The biggest shortcoming of the 2010 classification report is that it does not provide a new classification scheme; it does not provide closure. This is admittedly frustrating. Some would argue we should stay with the old one until a new one can be formed. The clinical value and the other benefits of keeping the 1989 classification scheme are essentially nil, despite some who vociferously oppose this move. One could actually argue that retaining the 1989 approach would be worse than nil and that having nothing would be better than the older approach, which defies modern concepts and understanding of epilepsy. It will take a while still before we have a new “classification,” and it will require everyone in the field to come to grips with the fact that a new one is long overdue. Suggestions were made in the report that epilepsy diagnoses might be meaningfully organized according to specificity of diagnosis of the epilepsy presentation and underlying cause. In fact, a flexible approach was advocated that would allow each of us to organize epilepsies according to features that were most important for a given purpose (age at onset, EEG features, associated seizure types, associated genes, and so forth).
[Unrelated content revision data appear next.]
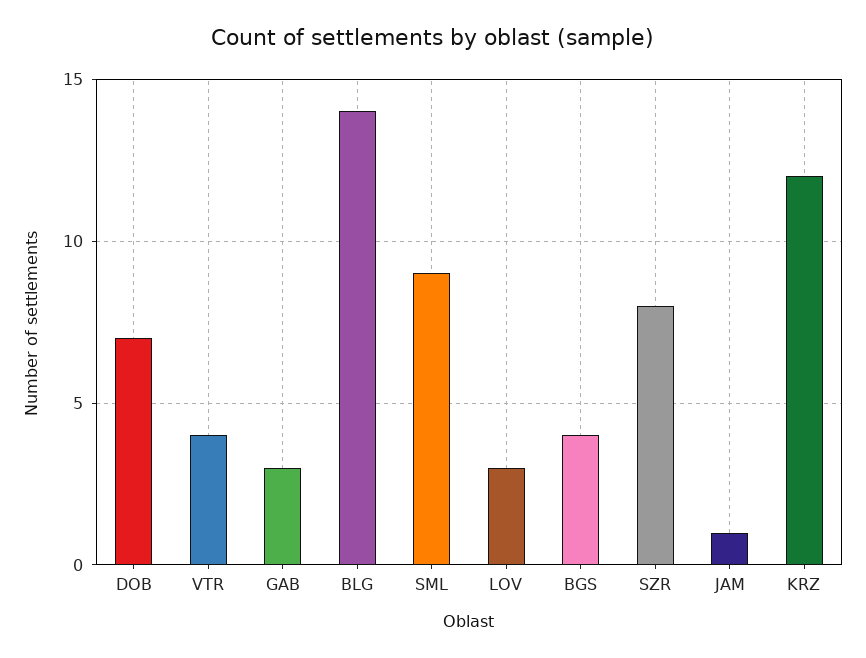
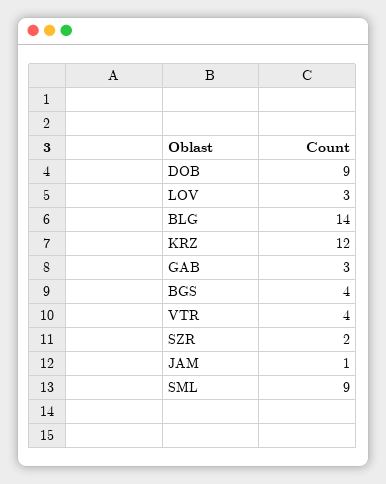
  {
-   "DOB": 7,
+   "DOB": 9,
    "VTR": 4,
    "GAB": 3,
    "BLG": 14,
    "SML": 9,
    "LOV": 3,
    "BGS": 4,
-   "SZR": 8,
+   "SZR": 2,
    "JAM": 1,
    "KRZ": 12
  }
In terms of clinical utility, however, no classification system per se is needed to diagnose a patient with a nonsyndromic epilepsy associated with focal seizures and secondary to focal cortical dysplasia or to diagnose another patient with West syndrome secondary to the same pathology. The specificity provides important, clinically relevant information. Further “classifying” these entities using the 1989 approach does not.
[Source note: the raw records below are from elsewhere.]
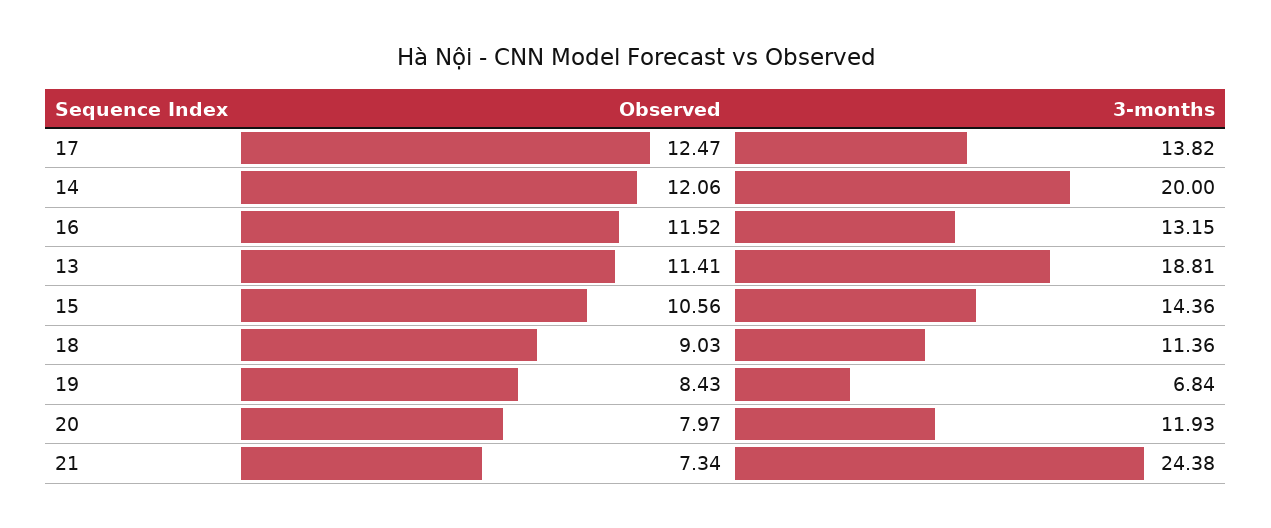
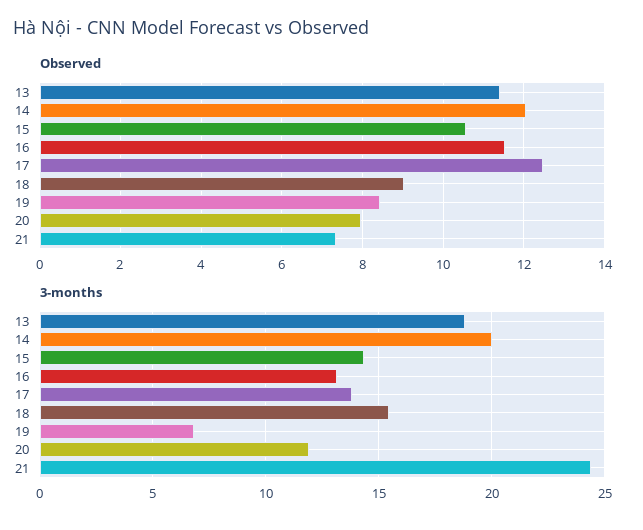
  {
    "Observed": {
      "17": 12.47,
      "14": 12.06,
      "16": 11.52,
      "13": 11.41,
      "15": 10.56,
      "18": 9.03,
      "19": 8.43,
      "20": 7.97,
      "21": 7.34
    },
    "3-months": {
      "17": 13.82,
      "14": 20,
      "16": 13.15,
      "13": 18.81,
      "15": 14.36,
-     "18": 11.36,
+     "18": 15.5,
      "19": 6.84,
      "20": 11.93,
      "21": 24.38
    }
  }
If the 2010 report leads to fruitful discussions, it will have been more than worthwhile. Answers to these issues are not simple, and it would have been a stroke of sheer arrogance for a group of appointed individuals, even with input solicited from around the world (as was the case with the 2010 report), to establish a new classification in one fell swoop. A little patience, imagination, and perspicacity is now what is needed as colleagues from around the world begin to pay attention to this problem and, we hope, work together to move the classification of the epilepsies forward, not drag it back into the past.